“Bekal yang Kakak bawain kemarin itu enak banget. Boleh enggak, kalau aku minta dimasakin sama Kakak? Kebetulan, Mbak Nia baru pulang kampung karena ada urusan. Sementara Bi Atik, mendadak enggak enak badan. Jadi enggak ada yang masak.”
Arsya baru bangun tidur dan membawa tas bekal ke dapur, bertepatan dengan Falisha yang sedang mengambil air minum.
“Jadi Arsya suka? Arsya mau dimasakin apa? Nanti Kakak masakin habis mandi.”
Tidak buru-buru menjawab, Arsya justru terpesona melihat cantiknya Falisha meski penampilannya masih terlihat berantakan dengan piyama yang dikenakan.
“Arsya ....”
“Kalau dimasakin sekarang, bisa, enggak? Aku udah laper banget,” pinta Arsya yang baru tersadar dari lamunan. “Aku bakal tungguin Kakak di meja makan. Atau ... mau aku bantu siapin bahan?”
Dari Salma, Arsya tahu Falisha adalah tipe orang yang tidak enakan, sehingga kemungkinan kecil perempuan baik hati itu menolak permintaannya. Terlebih, Arsya sudah memperlihatkan tampangnya yang memelas.
“Tapi, Kakak belum mandi. Apa Arsya enggak keberatan lihat Kakak masih berantakan begini?” tanya Falisha tidak enak hati.

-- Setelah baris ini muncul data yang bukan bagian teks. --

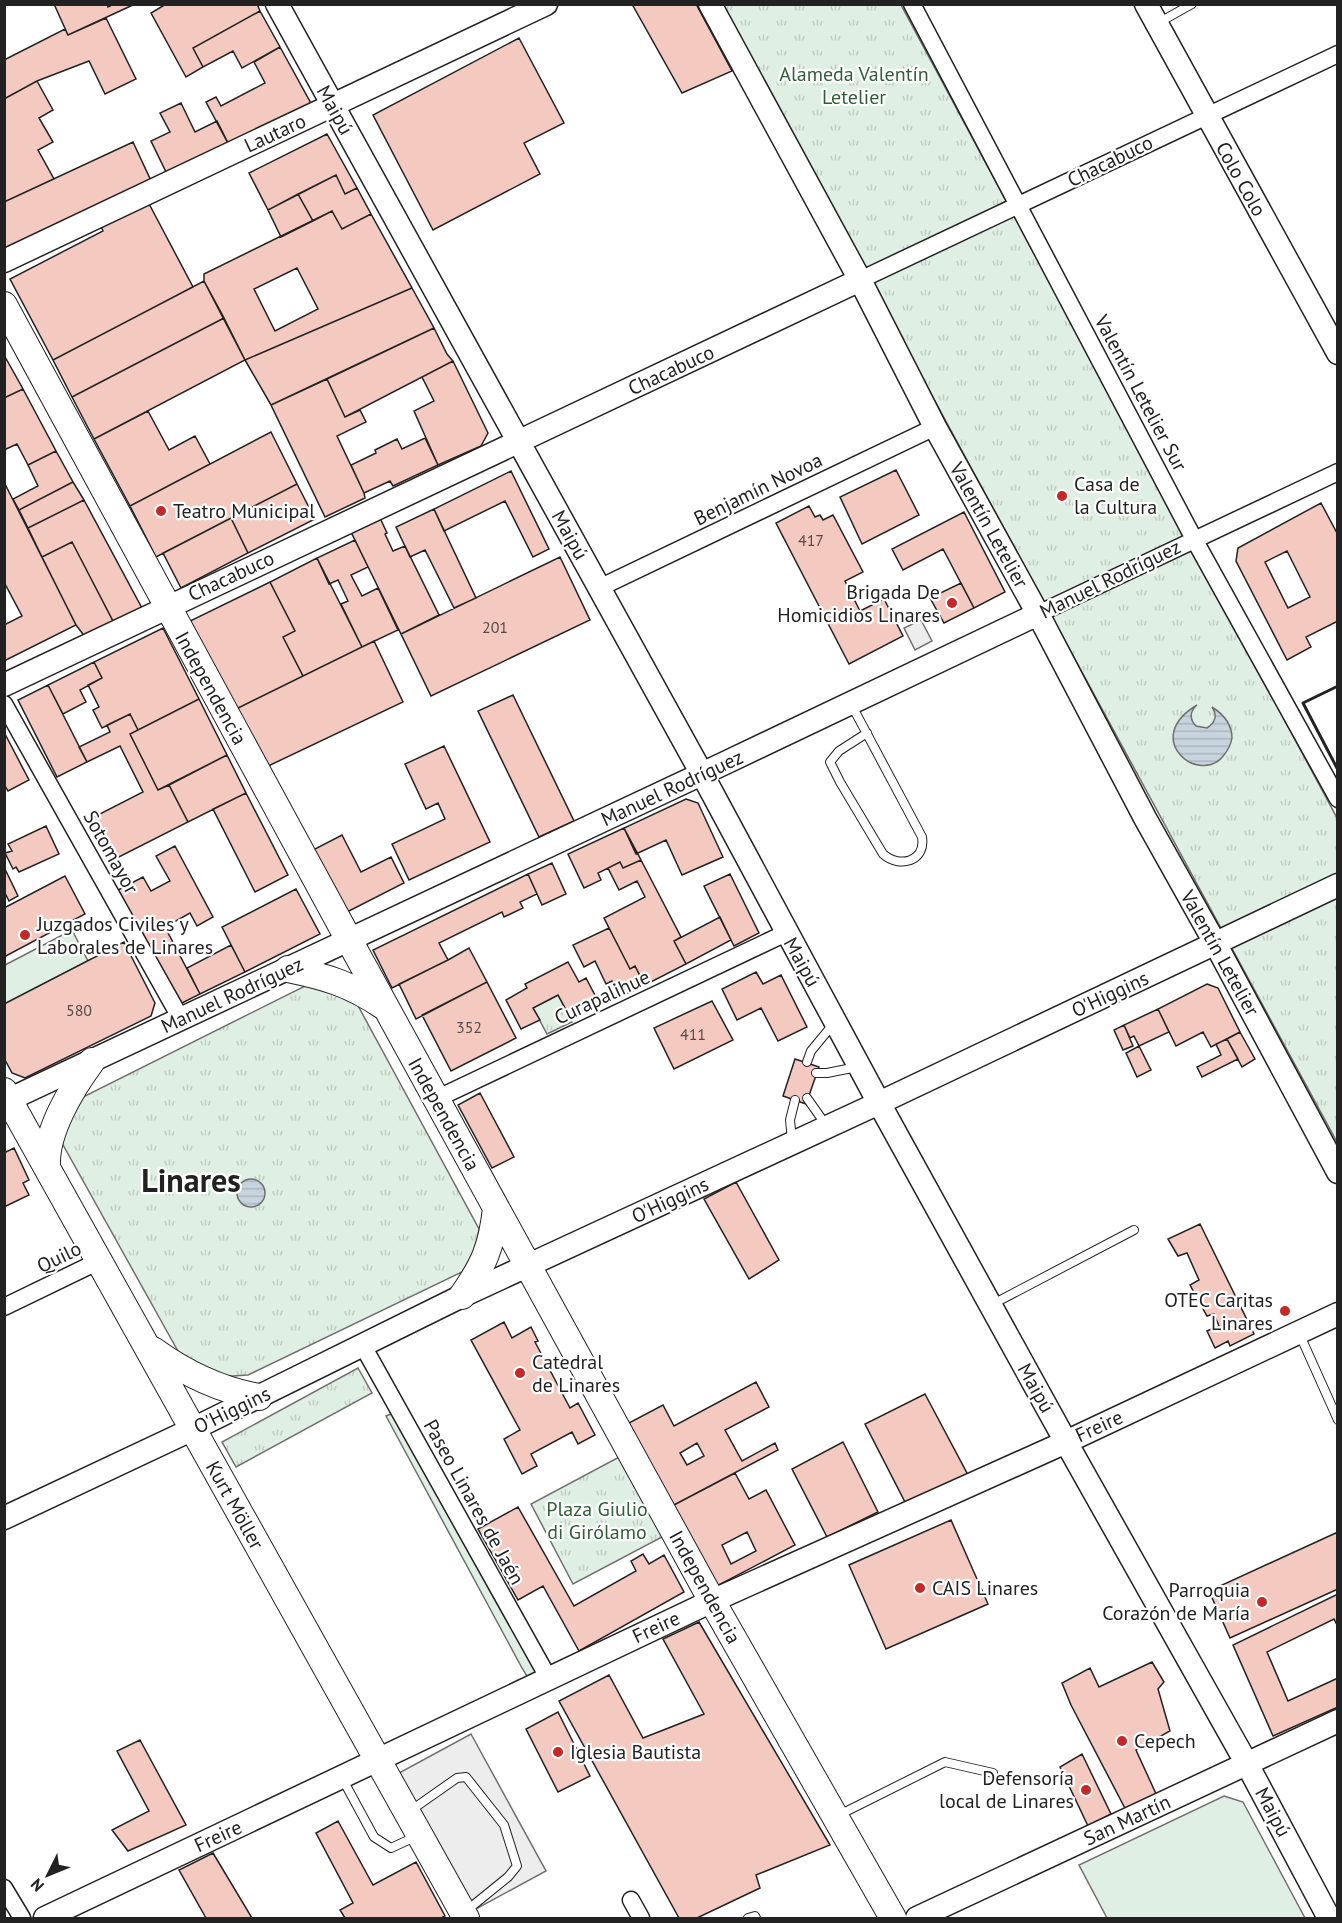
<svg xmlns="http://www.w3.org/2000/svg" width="1342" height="1923" font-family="'PT Sans',sans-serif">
<defs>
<pattern id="park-tufts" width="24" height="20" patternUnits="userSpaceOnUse" patternTransform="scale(1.5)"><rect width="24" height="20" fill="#e0efe3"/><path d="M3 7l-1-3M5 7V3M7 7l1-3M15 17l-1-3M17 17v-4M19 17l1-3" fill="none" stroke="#c0cdc2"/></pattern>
<pattern id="water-rules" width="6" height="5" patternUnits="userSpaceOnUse" patternTransform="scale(1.5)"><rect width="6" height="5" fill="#c7d3dd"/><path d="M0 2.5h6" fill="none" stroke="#abb5bd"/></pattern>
</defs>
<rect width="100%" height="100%" fill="#fff"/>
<path fill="#e0efe3" stroke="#6f6f6f" stroke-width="1.5" d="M72,930L88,961L5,1004V965Z
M396,1412L542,1676L530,1681L522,1668L386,1416Z
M1224,1796L1243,1802L1305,1918H1107L1079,1865Z"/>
<path fill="url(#park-tufts)" stroke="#6f6f6f" stroke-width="1.5" d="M720,5H901L1337,818V1142Z
M307,985L356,1002L479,1229C478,1245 472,1259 462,1272L248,1375L233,1376L218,1375L179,1353L62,1143L61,1133L81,1098Z
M558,995L572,1022L547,1034L533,1008Z
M358,1368L372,1393L236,1467L222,1442Z
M621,1456L664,1536L573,1584L531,1504Z"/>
<path fill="#ededed" stroke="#6f6f6f" stroke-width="1.5" d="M921,620L932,641L915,650L904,628Z
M471,1734L546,1871L474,1910L399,1773Z"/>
<path fill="url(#water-rules)" stroke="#6f6f6f" stroke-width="1.5" d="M1197,705C1190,711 1189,719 1196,726L1207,728C1215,723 1218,715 1212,707C1223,714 1232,724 1232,738C1231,744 1228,750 1224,755C1200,787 1140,739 1197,705Z
M237 1193a14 14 0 1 1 28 0a14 14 0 1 1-28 0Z"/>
<path fill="#f3c9c0" stroke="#222" stroke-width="1.5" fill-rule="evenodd" d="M54,4H107L108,7L114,4H135L68,35Z
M166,4H257L260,11L193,48L203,67L186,77L151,13Z
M632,4H696L732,71L682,93Z
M260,11L280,47L242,68L233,51L203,67L193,48Z
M106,18L136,79L105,94L89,61L37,81L4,99V60L65,29L68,35Z
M519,38L564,123L524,143L540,174L433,230L373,115Z
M280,47L313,107L230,147L206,102L216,97L221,106L265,83L254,62Z
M37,81L53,110L39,118L53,142L38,150L54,179L4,202V99Z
M181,103L195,132L217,121L230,147L168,176L151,141L170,132L160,113Z
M327,134L357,188L345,194L336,175L268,210L249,173Z
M133,142L152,183L4,253V202Z
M336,175L345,194L357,188L371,214L342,229L332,211L313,221L298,194Z
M298,194L313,221L281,237L268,210Z
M147,200L193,287L53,360L10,279L103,231L100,224Z
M332,211L342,229L371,214L412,288L245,360L204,281V274ZM297,268L318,309L275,331L254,289Z
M204,281L224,318L72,397L53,360Z
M412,288L434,328L271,405L245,360Z
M224,318L245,360L94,439L72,397Z
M434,328L447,354L453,361L345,417L327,379Z
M4,355L23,389L4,398Z
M453,361L488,433L481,446L438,465L414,411L434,401L422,377Z
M327,379L345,417L360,410L366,422L337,436L364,493L365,498L325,517L271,405Z
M23,389L56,451L28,465L17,444L4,450V398Z
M148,411L169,450L195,436L210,464L130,506L94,439Z
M271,432L297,484L156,557L130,506Z
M425,438L438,465L393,486L390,481L364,493L351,465L376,453L375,450L397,439L402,449Z
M56,451L73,482L19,510L13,499L38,486L28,465Z
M896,470L919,515L862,544L840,497Z
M511,471L549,549L533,557L505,501L444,531L434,509Z
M4,482L76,625L4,661V625L22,616L4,582Z
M73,482L84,500L28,528L19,510Z
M297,484L315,519L248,553L231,518Z
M84,500L143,610L115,625L72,542L42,557L28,528Z
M1321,503L1338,535V621L1306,637L1311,647L1287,660L1236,561L1238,548ZM1287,551L1310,597L1288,608L1265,562Z
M809,506L815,517L820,515L823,520L833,515L863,572L845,581L860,611L884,599L903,636L849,664L776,523Z
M434,509L476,598L454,608L425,550L410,557L396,527Z
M964,512L1005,592L974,608L943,549L903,570L892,549Z
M231,518L248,553L181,588L163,553Z
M380,518L387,533L385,534L393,551L405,546L439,615L401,634L351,532Z
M355,540L368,567L351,575L362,596L378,588L398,630L362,647L341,604L348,601L338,580L329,584L317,558Z
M72,542L115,625L86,638L76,625L42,557Z
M560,557L590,620L431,696L401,634Z
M317,558L362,647L303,676L283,637L295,631L270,582Z
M270,582L295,631L283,637L303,676L232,711L188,622Z
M961,583L974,608L944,623L930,598Z
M163,628L199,699L138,730L130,714L102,728L93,710L99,707L88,685L102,678L94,662Z
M374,641L403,702L264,768L232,711Z
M94,662L102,678L80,690L86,702L63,714L48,685Z
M48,685L87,762L57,777L18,700Z
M513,695L574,821L539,837L478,711Z
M199,699L227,755L158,790L130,734Z
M130,714L138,730L130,734L158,790L169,785L188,822L109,862L88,820L143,792L120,746L87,762L79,747L110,732L107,725Z
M4,732L29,780L8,791L4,784Z
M444,746L490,842L409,880L392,844L445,819L438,803L426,809L405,764Z
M227,755L246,793L188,822L169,785Z
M246,793L288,875L255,892L213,809Z
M686,799L698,803L723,857L682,875L666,840L636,854L624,828Z
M46,826L59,854L19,872L16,867L13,869L5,853L12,851L8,844Z
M624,828L641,860L623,868L620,862L598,873L601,880L584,888L568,854Z
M342,835L361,872L391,857L404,883L347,912L313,850Z
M175,846L213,917L197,926L190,913L165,927L200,994L180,1004L118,890L143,877L151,891L170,881L156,856Z
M641,860L681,937L674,941L686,964L645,985L635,966L630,969L604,918L645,897L637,881L619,890L608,868L620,862L623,868Z
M552,863L566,894L542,905L528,874Z
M4,867L18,896L9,901L4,891Z
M528,874L537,894L520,902L523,908L504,917L502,912L439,943L448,960L392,988L373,950Z
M730,874L759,933L734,946L704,886Z
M65,876L85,914L4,957V908Z
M296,889L320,934L245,972L222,927Z
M720,917L731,940L686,964L674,941Z
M609,928L630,969L635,966L641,978L633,982L637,989L620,997L612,981L606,984L595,961L584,967L573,945Z
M124,942L155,1003L151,1016L25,1078L12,1073L4,1058V1004Z
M231,945L245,972L200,994L187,968Z
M469,948L487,982L416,1019L399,984L448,960Z
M568,962L579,982L586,978L599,1003L570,1017L558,995L533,1008L540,1020L521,1029L506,1000L527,988L525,984Z
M756,972L763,984L781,975L807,1027L778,1041L761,1008L737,1020L722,989Z
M487,982L516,1038L451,1071L422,1015Z
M1207,984L1218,988L1240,1032L1211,1047L1203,1032L1176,1046L1158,1009Z
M712,1001L733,1040L674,1069L654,1028Z
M1158,1009L1169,1032L1139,1046L1134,1036L1130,1038L1124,1025Z
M1124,1025L1133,1046L1123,1050L1114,1030Z
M1240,1032L1255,1059L1242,1067L1227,1039Z
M1227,1039L1238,1059L1202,1077L1197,1067L1221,1055L1216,1044Z
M1139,1046L1151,1070L1137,1077L1126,1053Z
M795,1059L819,1067L806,1104L783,1096Z
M480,1093L514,1157L492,1168L458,1105Z
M4,1148L6,1152L14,1148L29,1180L23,1183L29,1195L4,1207Z
M736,1182L779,1260L749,1279L704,1199Z
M1200,1224L1254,1334L1230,1346L1228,1341L1215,1348L1207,1331L1219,1326L1214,1314L1207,1316L1190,1285L1199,1280L1187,1253L1178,1256L1168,1239Z
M504,1322L512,1338L531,1327L538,1341L535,1342L570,1408L578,1403L595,1435L578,1444L572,1432L531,1454L537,1466L522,1474L504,1439L520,1430L471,1340Z
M756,1382L769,1407L725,1430L742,1461L775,1443L778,1450L672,1506L627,1424L663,1405L674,1426ZM697,1443L704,1456L687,1465L680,1453Z
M925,1394L968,1475L905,1502L865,1424Z
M843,1442L878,1512L827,1537L792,1469Z
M735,1473L749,1499L766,1490L795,1545L715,1587L672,1506ZM747,1532L756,1551L731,1564L722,1545Z
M518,1507L574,1606L636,1571L631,1561L643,1554L649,1564L664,1555L684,1592L579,1651L543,1586L518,1600L478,1529Z
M951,1520L988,1604L886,1649L849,1565Z
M1338,1532V1589L1230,1638L1209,1591Z
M1338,1594V1627L1334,1619L1267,1652L1288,1701L1338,1678V1707L1273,1736L1233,1645Z
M699,1622L830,1845L756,1875L760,1888L697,1918H679L559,1701L609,1675L643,1738L704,1714L663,1639Z
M1152,1662L1164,1682L1158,1689L1170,1731L1136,1750L1157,1796L1128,1814L1071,1705L1062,1683L1090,1668L1099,1687Z
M558,1712L590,1776L558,1792L526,1729Z
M140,1740L186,1825L128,1851L112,1830L149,1811L117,1751Z
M1082,1754L1111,1814L1088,1826L1060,1767Z
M338,1821L373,1885L416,1862L445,1916L441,1918H345L340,1910L353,1903L316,1833Z
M213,1853L252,1918H206L179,1870Z"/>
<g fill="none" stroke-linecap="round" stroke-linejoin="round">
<g stroke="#222" stroke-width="10">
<path id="lane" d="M1158,23L1192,4
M851,704L922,837C926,861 900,869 883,854L840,782L830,762L839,751L867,733
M807,1062L811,1051L835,1022
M816,1073H827L857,1067
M807,1098L826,1125
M792,1140L790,1120L795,1100
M991,1305L1134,1230
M1299,1333L1338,1420
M342,1778L374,1837L391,1848L417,1836
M410,1811L457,1778L466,1777L504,1825L517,1866L508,1877L466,1911
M837,1816L945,1762L993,1773
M748,1918L755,1916L756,1918"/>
</g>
<g stroke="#222" stroke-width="19">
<path id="street" d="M912,4L1194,539L1338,799
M860,280L1338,54
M599,588L935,427
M1038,614L1338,472
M4,704L181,1019
M436,1099L786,933
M4,1307L99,1261
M363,1346L549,1679
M4,1888L22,1918
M631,1900L641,1918"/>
</g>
<g stroke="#222" stroke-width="25">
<path id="secondary" d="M277,4L702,774L879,1103L1066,1442L1247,1764L1329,1918
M710,4L860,280L935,427L1038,614L1145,818L1215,943L1338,1172
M1146,4L1338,353
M4,261L546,4
M4,685L860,280
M4,1102L725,763L1038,614
M4,1518L193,1429L462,1296L879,1103L1338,885
M45,1918L712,1601L1066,1442L1338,1314
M917,1918L1338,1721"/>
</g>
<g stroke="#222" stroke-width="28">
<path id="primary" d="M4,305L349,940L712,1601L893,1918
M288,969C327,977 350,984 383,1006
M4,1091L466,1918
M47,1167C45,1132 72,1088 92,1061
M462,1296C484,1265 492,1246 496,1208
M153,1350C186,1374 219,1390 259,1397"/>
</g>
<use href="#lane" stroke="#fff" stroke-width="8"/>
<use href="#street" stroke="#fff" stroke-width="16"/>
<use href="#secondary" stroke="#fff" stroke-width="22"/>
<use href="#primary" stroke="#fff" stroke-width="26"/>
<path stroke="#222" stroke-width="3" d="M1338,686L1303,703L1338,770"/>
</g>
<g fill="#c62828" stroke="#fff" stroke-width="2">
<circle cx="1062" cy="496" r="6"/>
<circle cx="161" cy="511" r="6"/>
<circle cx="952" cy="603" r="6"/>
<circle cx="25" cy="935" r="6"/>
<circle cx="1285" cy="1311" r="6"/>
<circle cx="520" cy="1373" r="6"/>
<circle cx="920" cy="1588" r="6"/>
<circle cx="1262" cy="1602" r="6"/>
<circle cx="1122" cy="1741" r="6"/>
<circle cx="558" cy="1752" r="6"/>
<circle cx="1086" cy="1790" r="6"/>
</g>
<g text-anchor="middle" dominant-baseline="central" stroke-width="4.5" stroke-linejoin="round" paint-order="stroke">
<g font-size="16" fill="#564c4a">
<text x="811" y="540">417</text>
<text x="495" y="627">201</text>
<text x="79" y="1010">580</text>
<text x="469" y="1027">352</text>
<text x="693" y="1034">411</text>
</g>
<g font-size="20" fill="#2f5e38" stroke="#fff">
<text x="854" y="74">Alameda Valentín<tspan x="854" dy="23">Letelier</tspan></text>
<text x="597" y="1509">Plaza Giulio<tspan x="597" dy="23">di Girólamo</tspan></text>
</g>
<g font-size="20" fill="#222" stroke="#fff">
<text transform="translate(335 110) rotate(61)">Maipú</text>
<text transform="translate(275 133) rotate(-25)">Lautaro</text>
<text transform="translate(1110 161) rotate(-26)">Chacabuco</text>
<text transform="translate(1241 179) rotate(61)">Colo Colo</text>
<text transform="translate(671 370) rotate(-25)">Chacabuco</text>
<text transform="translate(1141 393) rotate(62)">Valentín Letelier Sur</text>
<text transform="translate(758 489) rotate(-26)">Benjamín Novoa</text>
<text transform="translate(989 525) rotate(61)">Valentín Letelier</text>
<text transform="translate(570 535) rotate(61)">Maipú</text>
<text transform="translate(231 576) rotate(-25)">Chacabuco</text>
<text transform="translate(1110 579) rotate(-26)">Manuel Rodríguez</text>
<text transform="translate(211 688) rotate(61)">Independencia</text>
<text transform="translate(672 788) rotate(-25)">Manuel Rodríguez</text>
<text transform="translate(111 852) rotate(61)">Sotomayor</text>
<text transform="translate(1220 953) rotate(61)">Valentín Letelier</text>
<text transform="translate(802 962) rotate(61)">Maipú</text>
<text transform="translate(1110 994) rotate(-25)">O'Higgins</text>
<text transform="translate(232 995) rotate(-25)">Manuel Rodríguez</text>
<text transform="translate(602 997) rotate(-25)">Curapalihue</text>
<text transform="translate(444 1114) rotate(61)">Independencia</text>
<text transform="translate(670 1200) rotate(-25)">O'Higgins</text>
<text transform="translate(59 1257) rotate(-26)">Quilo</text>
<text transform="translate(1036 1388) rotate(61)">Maipú</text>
<text transform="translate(232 1410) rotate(-26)">O'Higgins</text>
<text transform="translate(1099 1426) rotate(-25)">Freire</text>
<text transform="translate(474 1502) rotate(61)">Paseo Linares de Jaén</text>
<text transform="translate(235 1505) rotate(61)">Kurt Möller</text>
<text transform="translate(705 1587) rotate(61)">Independencia</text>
<text transform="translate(656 1627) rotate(-25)">Freire</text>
<text transform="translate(1273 1812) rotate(62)">Maipú</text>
<text transform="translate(1127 1820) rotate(-25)">San Martín</text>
<text transform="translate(218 1836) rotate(-25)">Freire</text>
</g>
<g font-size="20" fill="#222" stroke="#fff" text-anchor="start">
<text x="1074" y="484">Casa de<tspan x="1074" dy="23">la Cultura</tspan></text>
<text x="173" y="511">Teatro Municipal</text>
<text x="940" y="592" text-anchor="end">Brigada De<tspan x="940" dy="23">Homicidios Linares</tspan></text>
<text x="37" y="924">Juzgados Civiles y<tspan x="37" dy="23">Laborales de Linares</tspan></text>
<text x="1273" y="1300" text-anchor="end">OTEC Caritas<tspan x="1273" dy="23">Linares</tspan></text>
<text x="532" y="1362">Catedral<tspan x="532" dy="23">de Linares</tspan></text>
<text x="932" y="1588">CAIS Linares</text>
<text x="1250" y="1590" text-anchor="end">Parroquia<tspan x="1250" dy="23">Corazón de María</tspan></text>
<text x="1134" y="1741">Cepech</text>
<text x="570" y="1752">Iglesia Bautista</text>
<text x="1074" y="1778" text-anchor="end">Defensoría<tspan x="1074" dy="23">local de Linares</tspan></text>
</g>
<g font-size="32" font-weight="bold" fill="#222" stroke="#fff">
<text x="191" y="1180">Linares</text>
</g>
</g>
<rect width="1342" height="1923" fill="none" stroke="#222222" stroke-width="12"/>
<g transform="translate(48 1875) rotate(227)" stroke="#ffffff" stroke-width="4.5" paint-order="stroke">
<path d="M0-4.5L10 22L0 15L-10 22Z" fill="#222222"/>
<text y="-9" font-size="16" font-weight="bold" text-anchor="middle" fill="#222222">N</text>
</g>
</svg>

“Ah, Kakak. Kayak sama siapa aja.” Arsya merangkul bahu Falisha dan membawanya ke depan lemari pendingin. “Coba Kakak lihat. Dari bahan yang tersedia, kira-kira Kakak mau masak apa buat aku?”
Arsya sedikit membungkuk, kemudian menoleh dan mendapati wajah Falisha tepat di depan wajahnya.
Falisha segera membungkuk untuk menghindari kedekatannya dengan Arsya. Bagaimanapun, laki-laki di sampingnya itu adalah adik dari suaminya dan tentu saja, Falisha sadar betul bahwa dirinya harus menjaga jarak dari Arsya.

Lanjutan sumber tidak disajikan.